##### Task material #####

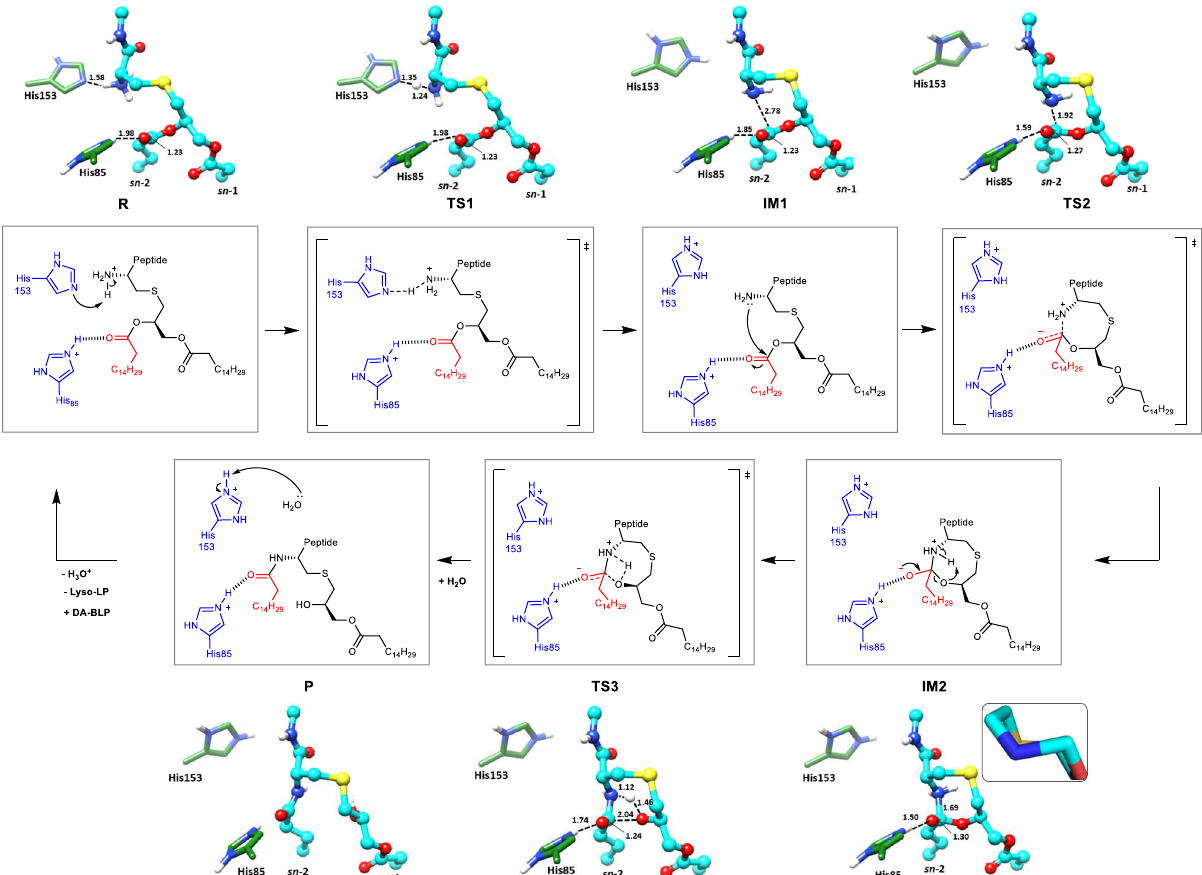
Fig. 4 Proposed mechanism of the Lit intramolecular transacylation reaction. (Inner panels). The general acid – base mechanism invokes His153 as the nucleophile which abstracts a proton from the free α -ammonium group of cysteine in the DA-BLP substrate. The newly formed amine (intermediate 1, IM1), attacks the carbonyl carbon at the sn -2 position of the DAG forming an eight-membered heterocyclic intermediate with tetrahedral carbon and nitrogen atoms (intermediate 2, IM2). The negative charge on the oxygen bonded to the tetrahedral carbon is stabilised by the proximal His85 which remains protonated throughout the reaction. Collapse of the intermediate gives rise to the lyso-BLP product (P). Deprotonation of His153 by equilibration with bulk water restores the enzyme to its original form in preparation for another round of reaction. Transition state structures (TS1, TS2 and TS3) are shown in square brackets. TS3 includes a transient four-membered ring containing carbon, nitrogen, hydrogen and oxygen atoms that is stabilised presumably by local bonded and non-bonded interactions. (Outer panels) 3D structures of complexes between Lit and reactant, transition states, intermediates and product derived from QM/MM. The eight-membered heterocyclic intermediate (IM2) adopts a chair-like conformation (inset), which was maintained throughout the MD simulations. The acylated cysteine is shown with cyan carbon atoms. The catalytic histidines have green carbons. Polar and hydrogen bond interactions are shown as dashed lines with distances in ångströms. Dashed lines in the transition states represent forming and breaking partial bonds. The bond between the carbon and the non-bridging oxygen in the sn -2 acyl chain is identi fi ed by a black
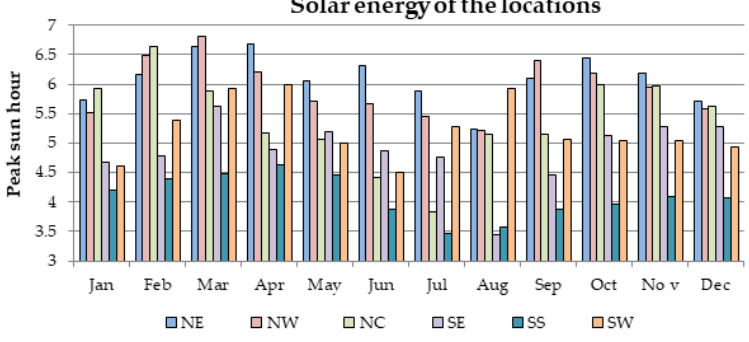
Figure 8. Peak sun hour of the locations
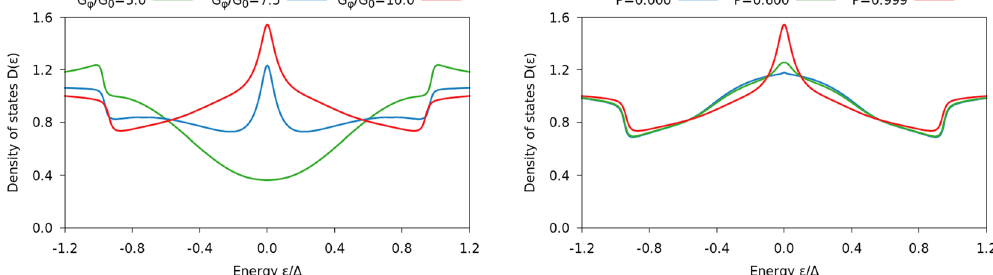
Figure 4. Plots of the DOS at the superconducting side of the interface in an S/FI/N junction with L S = 3 ξ S and L N = 10 ξ S as function of energy. The ferromagnetic insulator was modelled as a spin-active interface with very strong spin-mixing and polarization: in the left plot, we set the polarization P = 0.999 and vary G ϕ , in the right plot we set G ϕ / G 0 = 10 and vary P . In contrast to Figs 2 and 3, we also included a magnetic inhomogeneity in the model, which was incorporated by using two different magnetizations m L = e x and m = m R = e z in the spin- active boundary conditions.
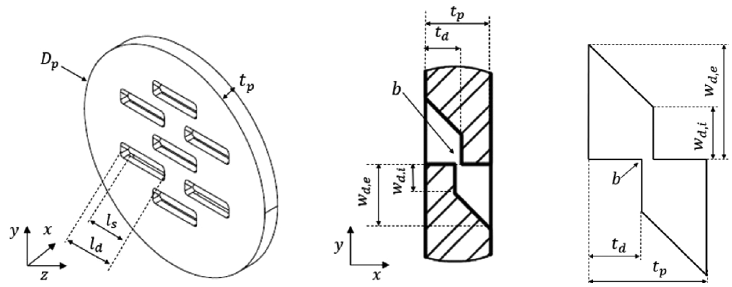
Figure 3. Sketches of the plate and of the cross-section of a single slit with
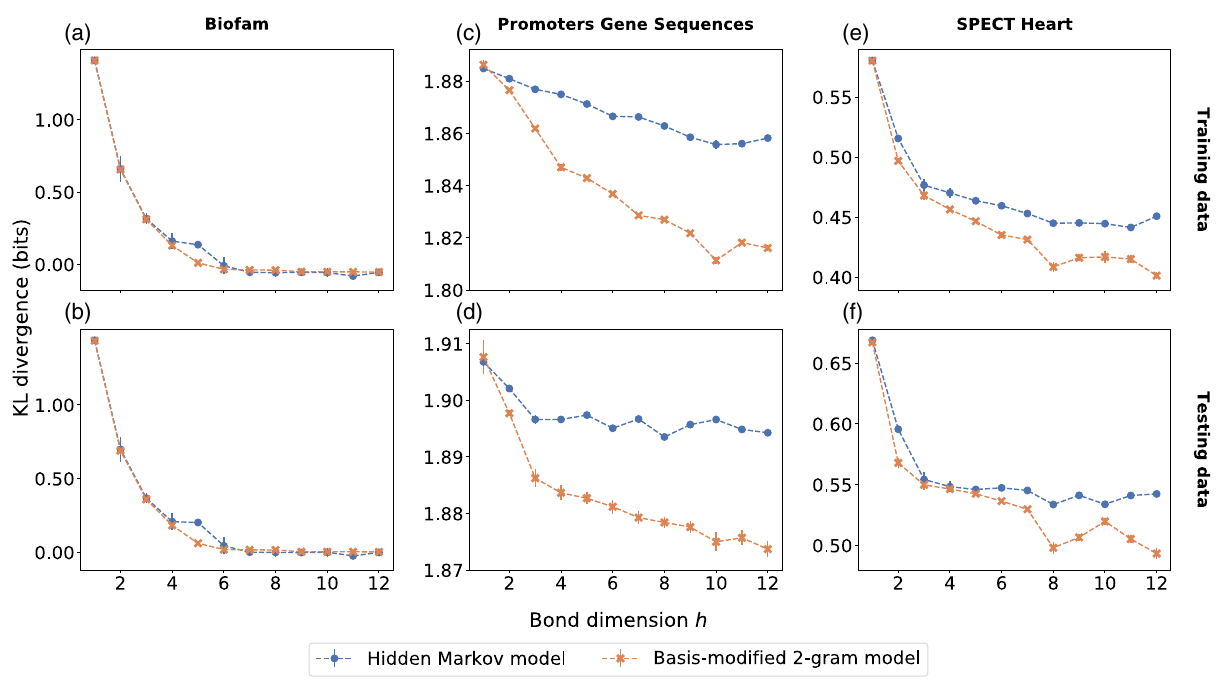
FIG. 7. Best performances over ten trials of the classical HMM (blue circles) and the basis-enhanced 2-gram model (orange crosses) on the (a,b) biofam, (c,d) Promoter Gene Sequences, and (e,f) SPECT Heart data sets. The first row plots the performance on the training data, and the second the performance on withheld testing data. The basis-enhanced 2-gram models have better performance than classical HMMs on the SPECT Heart and Promoter Gene Sequence data sets. Error bars denote 1 standard error of the mean over ten trials. Dashed lines are to aid the eye.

#####

What the task asks: Show every line of the records above that contains the word "model".

Solved problem:
Figure 4. Plots of the DOS at the superconducting side of the interface in an S/FI/N junction with L S = 3 ξ S and L N = 10 ξ S as function of energy. The ferromagnetic insulator was modelled as a spin-active interface with very strong spin-mixing and polarization: in the left plot, we set the polarization P = 0.999 and vary G ϕ , in the right plot we set G ϕ / G 0 = 10 and vary P . In contrast to Figs 2 and 3, we also included a magnetic inhomogeneity in the model, which was incorporated by using two different magnetizations m L = e x and m = m R = e z in the spin- active boundary conditions.
FIG. 7. Best performances over ten trials of the classical HMM (blue circles) and the basis-enhanced 2-gram model (orange crosses) on the (a,b) biofam, (c,d) Promoter Gene Sequences, and (e,f) SPECT Heart data sets. The first row plots the performance on the training data, and the second the performance on withheld testing data. The basis-enhanced 2-gram models have better performance than classical HMMs on the SPECT Heart and Promoter Gene Sequence data sets. Error bars denote 1 standard error of the mean over ten trials. Dashed lines are to aid the eye.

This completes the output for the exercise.